The high points of the current New York gallery show of the eminent English painter Frank Auerbach are some dozen exquisitely colored and often bristling pictures of people seen from the neck up. Although the paintings include the name or initials of the sitter, more of the titles say “head” than “portrait,” and “head” is the right word, because Auerbach’s point seems to be less an intimate or psychologically aware account of his people than a use of their heads as pretexts to make paintings. We look at Julia (the artist’s wife), or Jake (their son), or Catherine Lampert (an independent curator and an authority on the artist), and see what appears to have been a mysterious and sometimes ferocious bout the artist had with his materials. It is mysterious because, while we are left with a sense of flying, eruptive energy, it is not clear why the artist came to make these particular jabbing or curving marks with his brush.
That Auerbach’s approach is far from realism can be felt in the way he adds, as if it were no more than last-minute signage, black blobs for nostrils or offhandedly drawn circles for eyes. A single firm line will do for a mouth. The breezily impersonal nature of these marks on a face—or, in a picture of a seated Lampert, the blunt way he outlines her legs and shoes—is pleasing in itself. We delightedly imagine hearing the artist say, as he adds his thick black directional lines, “Oh, here’s the person.”

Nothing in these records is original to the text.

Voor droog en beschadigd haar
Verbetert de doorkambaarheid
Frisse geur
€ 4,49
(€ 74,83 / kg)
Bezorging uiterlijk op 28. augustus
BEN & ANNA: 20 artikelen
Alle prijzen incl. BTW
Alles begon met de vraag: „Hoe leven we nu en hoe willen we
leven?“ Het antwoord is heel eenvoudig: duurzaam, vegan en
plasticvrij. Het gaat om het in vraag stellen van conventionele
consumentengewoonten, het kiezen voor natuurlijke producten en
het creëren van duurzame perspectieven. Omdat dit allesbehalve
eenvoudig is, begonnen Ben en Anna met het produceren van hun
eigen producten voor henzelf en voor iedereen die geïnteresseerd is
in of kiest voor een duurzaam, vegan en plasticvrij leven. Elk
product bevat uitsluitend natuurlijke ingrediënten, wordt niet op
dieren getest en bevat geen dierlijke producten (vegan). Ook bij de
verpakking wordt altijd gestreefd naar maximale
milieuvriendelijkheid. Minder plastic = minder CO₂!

The eyes and nostrils also give us our bearings. Standing before the powerful Head of J.Y.M. (1978) in the exhibition, I saw primarily an explosion of broad yellow brush marks and had little idea of what I was looking at. When I later saw the work in a reproduction, the features of the sitter’s face emerged, and I realized that the painting is of someone whose neck is tilted back. But finding the face hardly altered the tightly wound drama of Auerbach’s brushwork.
The Luhring Augustine exhibition presents an artist whose name has become almost synonymous with his single-minded dedication to the act of painting—and with, as an aspect of this, his stringent, monkish work habits. Soon to be ninety, Auerbach is known for working long hours in his studio every day and for being loath to move about London on any occasion, let alone travel outside the country. For years he has limited himself (with exceptions) to two subjects: the model before him, whom he usually needs to see again and again, and the streets, trees, and buildings of the area around Mornington Crescent and nearby Primrose Hill, a part of North London where he has worked since 1954. With paintings and drawings extending from 1978 to 2016, the current show starts when Auerbach had already firmly established his mature style, which might be thought of as a kind of personal expressionism. It is an expressionism that does not set out to show people or social life as ill or frightening, but rather renders the reality we all know with a choppy, urgent force.